Pricing without data is just guessing.
The café had no structured way to analyze profitability at the item level. Pricing decisions were based on what felt right or what competitors charged — not what the numbers supported.
Without item-level cost data, the business had no way to know which products were driving profit and which were barely breaking even. Revenue looked fine on the surface; the underlying economics were invisible.
A full item-level margin analysis model.
I built a profit margin analysis system that broke down every menu item by its cost components — ingredients, packaging, labor allocation — and compared that against selling price to calculate true gross margin per item.
The model showed not just what margins were, but why — and made it easy to see exactly which cost or price variable to adjust to improve them.

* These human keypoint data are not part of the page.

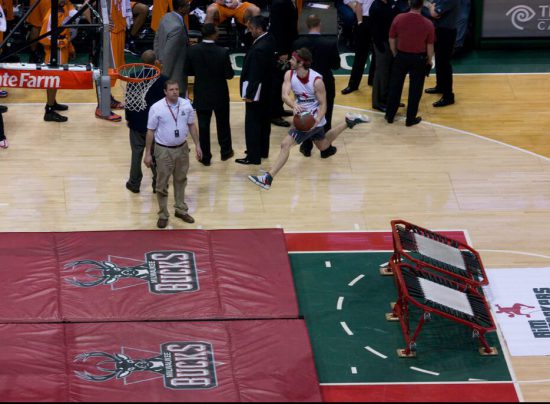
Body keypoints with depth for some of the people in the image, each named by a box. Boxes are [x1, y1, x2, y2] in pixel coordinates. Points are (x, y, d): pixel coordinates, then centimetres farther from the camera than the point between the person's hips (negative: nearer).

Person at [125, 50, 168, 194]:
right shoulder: (163, 80, -14)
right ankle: (158, 184, 18)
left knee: (137, 153, 12)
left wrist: (128, 118, 10)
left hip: (137, 122, 1)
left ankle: (134, 183, 18)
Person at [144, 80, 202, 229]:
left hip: (182, 148, 3)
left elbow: (192, 125, 7)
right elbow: (150, 131, -8)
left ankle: (181, 210, 32)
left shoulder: (186, 104, -5)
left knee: (181, 180, 17)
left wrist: (197, 145, 5)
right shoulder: (156, 108, -15)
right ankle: (163, 215, 15)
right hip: (164, 150, -3)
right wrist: (147, 153, -7)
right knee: (162, 184, 3)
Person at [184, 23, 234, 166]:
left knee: (203, 126, 9)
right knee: (223, 124, 18)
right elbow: (229, 75, -15)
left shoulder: (193, 51, -14)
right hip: (220, 95, -1)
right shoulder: (223, 52, -20)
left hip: (201, 95, 1)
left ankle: (205, 156, 14)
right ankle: (225, 151, 32)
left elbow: (187, 71, -5)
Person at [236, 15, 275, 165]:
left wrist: (249, 94, -20)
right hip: (266, 90, 10)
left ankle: (253, 156, 6)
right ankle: (263, 151, 33)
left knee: (252, 124, 0)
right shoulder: (269, 39, 0)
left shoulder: (259, 49, -29)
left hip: (256, 92, -10)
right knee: (264, 121, 20)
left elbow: (255, 74, -25)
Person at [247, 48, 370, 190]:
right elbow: (285, 95, -22)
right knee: (323, 145, 29)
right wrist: (294, 105, -45)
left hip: (313, 119, -8)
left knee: (286, 144, -19)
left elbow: (323, 104, -18)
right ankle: (349, 121, 43)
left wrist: (317, 120, -37)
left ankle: (267, 179, -22)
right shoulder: (289, 75, -10)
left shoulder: (316, 80, -25)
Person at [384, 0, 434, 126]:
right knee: (415, 90, 10)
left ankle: (390, 116, 23)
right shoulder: (427, 24, -15)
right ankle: (411, 119, 16)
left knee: (395, 87, 15)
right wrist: (429, 61, 9)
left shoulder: (398, 19, -11)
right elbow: (430, 46, -8)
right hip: (419, 59, -2)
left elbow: (392, 40, -2)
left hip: (401, 56, 2)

Note: The downloadable file uses anonymized sample data to protect business confidentiality. The analysis was performed using real menu pricing and cost data from the café.
What's inside the system.
- Full ingredient cost breakdown per menu item using unit cost and recipe quantities
- Gross margin calculation per item: (Revenue − COGS) / Revenue
- Margin ranking table sorting all items from highest to lowest profitability
- High vs. low margin classification with threshold-based flagging
- Scenario modeling: adjust cost or price inputs to model margin impact in real time
- Cost percentage analysis identifying items that exceed target food cost %
- Revenue weight analysis combining margin with sales volume to surface true profit drivers
Open the actual model.
The real margin analysis workbook built for Lotus Café — item-level cost breakdown, gross profit % by product, and a dynamic scenario model where any cost or price input recalculates margins instantly.
The numbers exposed what intuition missed.
The model surfaced a clear pattern: espresso-based drinks with standard milks are exceptionally profitable — the Americano came in at 91% margin, lattes averaging around 82%. The problem items were immediately obvious once the math was done. The Hemp Milk Chai Latte had a 27% margin at $7.75 — the chai concentrate alone cost $4.19 per drink. The Housemade Cold Brew came in at 46%, the lowest margin of any beverage, driven by its complex preparation cost.
The analysis also revealed that the top 3 best-selling items — Latte, Americano, and Coffee of the Day — were also among the highest-margin items, which validated the menu strategy. The business wasn't just selling what people wanted; it was selling what made money. The data confirmed what to push and what to reconsider.